The owner of a Blackburn restaurant has said it would be ‘heartbreaking to go bankrupt’ as concern grows around a local lockdown being implemented in the town.

Speaking on GMB today (May 14), David Wilson said that if he had to keep his restaurant, Calypso Caribbean Restaurant closed, he may end up closed for good.

Yesterday, Matt Hancock and Boris Johnson said that they were not ruling out local lockdowns in areas where the Indian variant was seeing rates jump, such as in Blackburn and Bolton.

David said: “It’s obviously not working – by targeting the pubs and hospitality industry it’s not working.

“Now it should be about choice, if people want to go and have the vaccine, it’s there for them, the same as wearing masks.

“10 years ago, I opened this business and my 10th anniversary I was closed, no people in.

“All I want to do is carry on my business.
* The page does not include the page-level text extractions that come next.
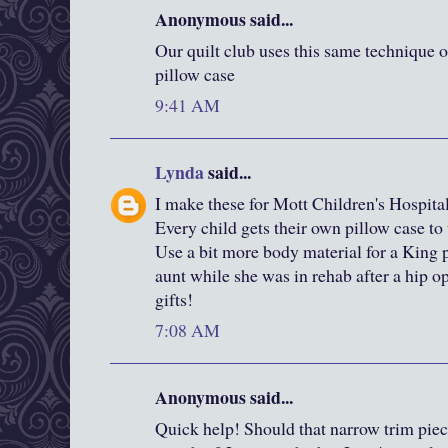
Anonymous said...
Our quilt club uses this same technique o
pillow case
9:41 AM
Lynda
said...
I make these for Mott Children's Hospit
Every child gets their own pillow case to
Use a bit more body material for a King p
aunt while she was in rehab after a hip 
gifts!
7:08 AM
Anonymous said...
Quick help! Should that narrow trim pie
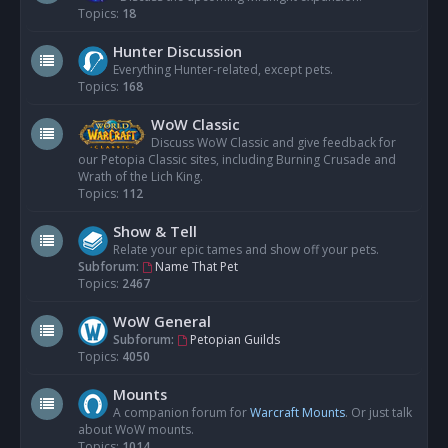
Topics:
18
Hunter Discussion
Everything Hunter-related, except pets.
Topics:
168
WoW Classic
Discuss WoW Classic and give feedback for
our Petopia Classic sites, including Burning Crusade and
Wrath of the Lich King.
Topics:
112
Show & Tell
Relate your epic tames and show off your pets.
Subforum:
Name That Pet
Topics:
2467
WoW General
Subforum:
Petopian Guilds
Topics:
4050
Mounts
A companion forum for
Warcraft Mounts
. Or just talk
about WoW mounts.
Topics:
1014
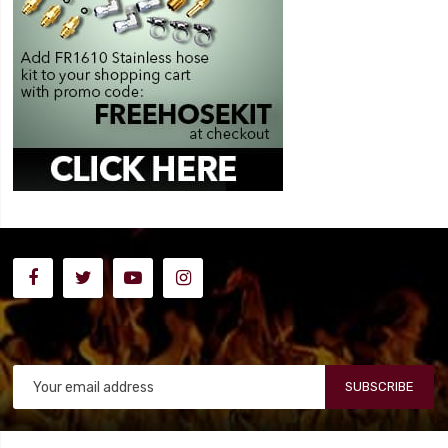
SUBSCRIBE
To go bankrupt at this stage would be horrible, it would be heartbreaking.”

The infection rate in Blackburn has nearly doubled in the past week from 54.1, with 81 people testing positive, to 107.6 after 161 people have tested positive.

Mr Johnson said the Government was “anxious” about the variant and “there is a range of things we could do, we are ruling nothing out”.

Despite the spread of the Indian variant, Mr Johnson said there was “nothing that dissuades me” from easing England’s lockdown on Monday or the further steps towards normality on June 21.

But he added “there may be things we have to do locally and we will not hesitate to do them if that is the advice we get”.

Local lockdowns are only expected to be used if evidence suggests they are necessary to contain or suppress a variant which escapes the vaccine.